Exercise 13: Design and implement the function discard-call-live, which throws away the set of locations live across a jump, i.e., translates each (jump trg aloc ...) into (jump trg), discarding the undeadness annotations. The source language is Block-jump-live-lang and the target is Block-assigned-lang.

Exercise 14: Redesign and extend the implementation of replace-locations to support blocks and the control-flow primitives. The source language is Block-assigned-lang and the target language is Block-nested-lang.

You should use the assignment from the module’s info field.

11.9 Thinking like a compiler

We now, finally, have a source language in which we can write interesting programs. It is not like most programming languages that you’re likely to have written programs in. It has limitations designed into it because of what we know how to implement, and implement efficiently. This will always be the case, in everything language you ever write, and so it is useful to learn to think in a new layer of abstraction.

Exercise 15: Redesign and implement the function check-values-lang, which checks that its input is a valid Values-lang v2 program, or raises a helpful error if not.
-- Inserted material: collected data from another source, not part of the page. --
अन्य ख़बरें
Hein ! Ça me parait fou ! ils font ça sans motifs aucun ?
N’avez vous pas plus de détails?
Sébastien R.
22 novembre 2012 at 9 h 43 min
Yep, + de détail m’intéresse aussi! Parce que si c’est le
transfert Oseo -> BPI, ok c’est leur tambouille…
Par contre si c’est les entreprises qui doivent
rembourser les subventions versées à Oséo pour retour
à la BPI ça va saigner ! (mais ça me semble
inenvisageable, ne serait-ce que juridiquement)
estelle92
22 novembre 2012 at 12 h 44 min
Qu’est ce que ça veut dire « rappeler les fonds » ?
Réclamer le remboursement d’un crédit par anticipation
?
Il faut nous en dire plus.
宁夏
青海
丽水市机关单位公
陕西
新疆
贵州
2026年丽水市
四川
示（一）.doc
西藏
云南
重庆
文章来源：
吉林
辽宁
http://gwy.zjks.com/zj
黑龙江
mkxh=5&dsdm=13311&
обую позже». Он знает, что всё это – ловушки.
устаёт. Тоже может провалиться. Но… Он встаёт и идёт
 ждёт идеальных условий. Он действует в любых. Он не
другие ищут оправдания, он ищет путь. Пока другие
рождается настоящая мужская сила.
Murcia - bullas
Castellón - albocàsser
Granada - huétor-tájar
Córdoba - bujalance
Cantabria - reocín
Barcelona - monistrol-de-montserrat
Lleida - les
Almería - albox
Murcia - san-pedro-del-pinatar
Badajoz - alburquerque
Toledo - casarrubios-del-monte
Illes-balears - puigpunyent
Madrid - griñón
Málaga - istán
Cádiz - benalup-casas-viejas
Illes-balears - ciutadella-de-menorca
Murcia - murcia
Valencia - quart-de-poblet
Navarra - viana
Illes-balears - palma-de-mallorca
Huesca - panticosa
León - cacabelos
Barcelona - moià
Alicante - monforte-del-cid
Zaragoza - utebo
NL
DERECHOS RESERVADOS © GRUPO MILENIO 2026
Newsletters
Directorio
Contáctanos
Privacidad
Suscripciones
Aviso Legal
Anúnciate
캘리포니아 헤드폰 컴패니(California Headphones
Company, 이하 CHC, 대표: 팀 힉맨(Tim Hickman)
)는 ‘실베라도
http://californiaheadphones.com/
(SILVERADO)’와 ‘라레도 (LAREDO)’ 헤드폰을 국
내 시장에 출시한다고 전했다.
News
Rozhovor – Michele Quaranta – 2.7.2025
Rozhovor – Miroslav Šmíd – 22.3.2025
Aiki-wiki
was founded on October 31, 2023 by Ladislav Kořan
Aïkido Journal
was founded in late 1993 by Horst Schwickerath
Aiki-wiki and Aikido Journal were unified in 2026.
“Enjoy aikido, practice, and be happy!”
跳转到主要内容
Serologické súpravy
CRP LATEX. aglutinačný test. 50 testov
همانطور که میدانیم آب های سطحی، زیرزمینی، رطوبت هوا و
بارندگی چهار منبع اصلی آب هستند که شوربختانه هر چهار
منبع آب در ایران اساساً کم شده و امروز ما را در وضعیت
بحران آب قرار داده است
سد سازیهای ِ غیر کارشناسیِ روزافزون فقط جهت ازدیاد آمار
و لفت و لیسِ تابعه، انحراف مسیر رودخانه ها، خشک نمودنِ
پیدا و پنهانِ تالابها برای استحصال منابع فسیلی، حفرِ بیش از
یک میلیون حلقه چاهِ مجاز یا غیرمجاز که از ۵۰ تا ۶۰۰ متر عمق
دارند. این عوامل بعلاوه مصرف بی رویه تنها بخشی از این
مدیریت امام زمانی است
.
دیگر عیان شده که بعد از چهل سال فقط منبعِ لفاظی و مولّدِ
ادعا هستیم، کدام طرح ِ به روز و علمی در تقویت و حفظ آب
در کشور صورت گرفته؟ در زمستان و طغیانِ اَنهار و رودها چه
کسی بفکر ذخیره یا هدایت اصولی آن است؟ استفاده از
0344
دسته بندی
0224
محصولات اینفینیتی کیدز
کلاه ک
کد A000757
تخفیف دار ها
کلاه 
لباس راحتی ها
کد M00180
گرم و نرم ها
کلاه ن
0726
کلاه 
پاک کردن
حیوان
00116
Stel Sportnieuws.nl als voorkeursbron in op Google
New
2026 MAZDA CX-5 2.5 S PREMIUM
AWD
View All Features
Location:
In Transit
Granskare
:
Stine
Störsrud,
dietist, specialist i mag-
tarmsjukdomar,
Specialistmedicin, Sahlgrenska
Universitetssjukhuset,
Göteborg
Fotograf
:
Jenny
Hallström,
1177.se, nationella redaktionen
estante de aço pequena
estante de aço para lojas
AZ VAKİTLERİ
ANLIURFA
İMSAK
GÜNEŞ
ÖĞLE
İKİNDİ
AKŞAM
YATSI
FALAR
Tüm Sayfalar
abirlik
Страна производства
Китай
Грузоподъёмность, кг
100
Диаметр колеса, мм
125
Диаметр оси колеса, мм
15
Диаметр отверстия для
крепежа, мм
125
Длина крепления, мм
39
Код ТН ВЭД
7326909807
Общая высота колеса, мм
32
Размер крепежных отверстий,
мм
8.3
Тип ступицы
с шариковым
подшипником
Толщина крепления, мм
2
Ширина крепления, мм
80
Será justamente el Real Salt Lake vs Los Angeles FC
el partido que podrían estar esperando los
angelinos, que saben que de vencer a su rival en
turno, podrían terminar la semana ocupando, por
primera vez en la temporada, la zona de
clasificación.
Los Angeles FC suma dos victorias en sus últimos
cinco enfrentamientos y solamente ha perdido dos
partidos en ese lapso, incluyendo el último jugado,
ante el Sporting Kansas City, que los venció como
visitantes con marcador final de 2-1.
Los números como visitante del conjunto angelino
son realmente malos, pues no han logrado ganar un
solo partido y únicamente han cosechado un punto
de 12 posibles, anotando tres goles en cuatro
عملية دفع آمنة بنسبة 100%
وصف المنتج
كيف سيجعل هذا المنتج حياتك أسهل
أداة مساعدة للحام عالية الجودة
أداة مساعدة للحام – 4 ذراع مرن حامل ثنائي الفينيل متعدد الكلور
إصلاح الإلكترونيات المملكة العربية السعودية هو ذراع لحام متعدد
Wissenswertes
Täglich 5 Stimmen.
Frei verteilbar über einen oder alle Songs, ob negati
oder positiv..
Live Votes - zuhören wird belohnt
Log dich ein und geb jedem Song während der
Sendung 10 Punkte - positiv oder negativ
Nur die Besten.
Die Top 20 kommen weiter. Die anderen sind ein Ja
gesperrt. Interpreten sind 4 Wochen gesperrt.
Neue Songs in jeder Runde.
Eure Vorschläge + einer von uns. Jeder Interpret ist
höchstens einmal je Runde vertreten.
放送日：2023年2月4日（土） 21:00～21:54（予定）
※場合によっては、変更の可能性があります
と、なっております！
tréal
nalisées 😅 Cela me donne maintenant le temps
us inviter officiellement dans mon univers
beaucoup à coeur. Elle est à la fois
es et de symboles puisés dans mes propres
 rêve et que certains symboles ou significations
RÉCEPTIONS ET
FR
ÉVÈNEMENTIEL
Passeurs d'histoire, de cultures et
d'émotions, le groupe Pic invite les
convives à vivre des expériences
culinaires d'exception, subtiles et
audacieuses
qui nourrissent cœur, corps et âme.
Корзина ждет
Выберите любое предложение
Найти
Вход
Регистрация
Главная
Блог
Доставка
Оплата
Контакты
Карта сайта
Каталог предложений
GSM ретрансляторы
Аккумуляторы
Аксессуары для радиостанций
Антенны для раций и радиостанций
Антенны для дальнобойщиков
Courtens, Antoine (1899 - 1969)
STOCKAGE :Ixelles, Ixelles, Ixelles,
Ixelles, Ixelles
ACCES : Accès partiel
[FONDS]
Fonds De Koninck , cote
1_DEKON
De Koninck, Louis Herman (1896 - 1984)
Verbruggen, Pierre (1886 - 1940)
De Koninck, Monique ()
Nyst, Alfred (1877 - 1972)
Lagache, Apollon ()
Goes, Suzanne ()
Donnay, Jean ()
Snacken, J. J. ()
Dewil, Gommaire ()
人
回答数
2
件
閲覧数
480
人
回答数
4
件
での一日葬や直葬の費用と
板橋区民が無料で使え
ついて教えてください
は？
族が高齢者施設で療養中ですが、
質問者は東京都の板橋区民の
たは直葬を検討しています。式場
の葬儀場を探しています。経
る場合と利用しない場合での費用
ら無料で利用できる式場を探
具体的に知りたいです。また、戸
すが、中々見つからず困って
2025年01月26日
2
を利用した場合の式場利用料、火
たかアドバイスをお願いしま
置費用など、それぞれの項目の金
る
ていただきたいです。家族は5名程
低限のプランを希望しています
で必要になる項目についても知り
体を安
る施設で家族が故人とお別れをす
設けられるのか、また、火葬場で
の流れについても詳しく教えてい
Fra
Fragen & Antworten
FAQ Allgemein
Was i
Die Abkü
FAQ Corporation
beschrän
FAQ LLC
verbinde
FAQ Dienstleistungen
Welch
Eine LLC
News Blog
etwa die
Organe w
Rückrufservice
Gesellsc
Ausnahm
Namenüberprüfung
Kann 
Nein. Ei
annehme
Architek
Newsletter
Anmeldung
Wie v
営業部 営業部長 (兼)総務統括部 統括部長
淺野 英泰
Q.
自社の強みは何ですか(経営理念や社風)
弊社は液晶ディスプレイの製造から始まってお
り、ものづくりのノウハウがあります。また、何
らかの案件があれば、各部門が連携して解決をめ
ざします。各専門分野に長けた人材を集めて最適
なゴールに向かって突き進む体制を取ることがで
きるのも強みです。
In this version, you must check that undefined variables are never used; it is now an error for a programmer to write a free variable in Values-lang v2.

Exercise 16: Design and implement a type checker for Values-lang v2 called type-check-values-lang. The input is a syntactically valid Values-lang v2 program, and the output is a Values-lang v2 program. However, it should perform that following checks and potentially raise an error:
  • If apply is called on a known function, then there are exactly as many arguments as declared by the function. Otherwise, raise a type error. A known function is a name that definitely refers to a function.

  • If apply is called on a name that refers to a number, then raise a type error.

  • If a binop is called with a known function as either argument, then raise a type error.

  • If a cmp is called with a known function as either argument, then raise a type error.

Exercise 17: You cannot implement a type checker for Values-lang v2 that can catch all type errors possible in the language. Briefly explain why not, and give three examples of type errors still possible in Values-lang v2. Explain what will happen when each of these examples is executed. Think through the program; don’t just try to compile and run them. Suggest how Values-lang v2 could be modified so it would be possible to catch each of your examples. Can you imagine any benefits for your compiler if you could guarantee that these examples were impossible?

Exercise 18: Design and implement the function interp-values-lang, an interpreter for Values-lang v2. It should receive a Values-lang v2 program as input and return a Racket number?. The interpreter may call type-check-values-lang on its input.

Exercise 19: Design and implement the function values-lang-fact, a Racket function that should take a Racket natural number as input and return a Values-lang v2 program. The result should be a program that calls the factorial function, implemented in Values-lang v2, on the number provided.

While factorial should be implemented in Values-lang v2, since Values-lang v2 cannot take input from the user, we simulate input by generating a new Values-lang v2 program with the input provided.

Make sure you use the function to test your interpreter against your compiler.

Examples:
> (interp-values-lang
   (values-lang-fact 1))

1

> (interp-values-lang
   (values-lang-fact 5))

120

> (interp-values-lang
   (values-lang-fact 6))

720

Exercise 20: Design and implement the function values-lang-fib, a Racket function that should take a Racket natural number as input and return a Values-lang v2 program. The result should be a program that calls the Fibonacci function, implemented in Values-lang v2, on the number provided.

While the Fibonacci function should be implemented in Values-lang v2, since Values-lang v2 cannot take input from the user, we simulate input by generating a new Values-lang v2 program with the input provided.

Make sure you use the function to test your interpreter against and your compiler.

Exercise 21: Last week, you were asked to compared two versions of your compiler: one with assign-homes against one with assign-homes-opt. Now, you can express programs with loops and indirection. Try the experiment again. What do you find?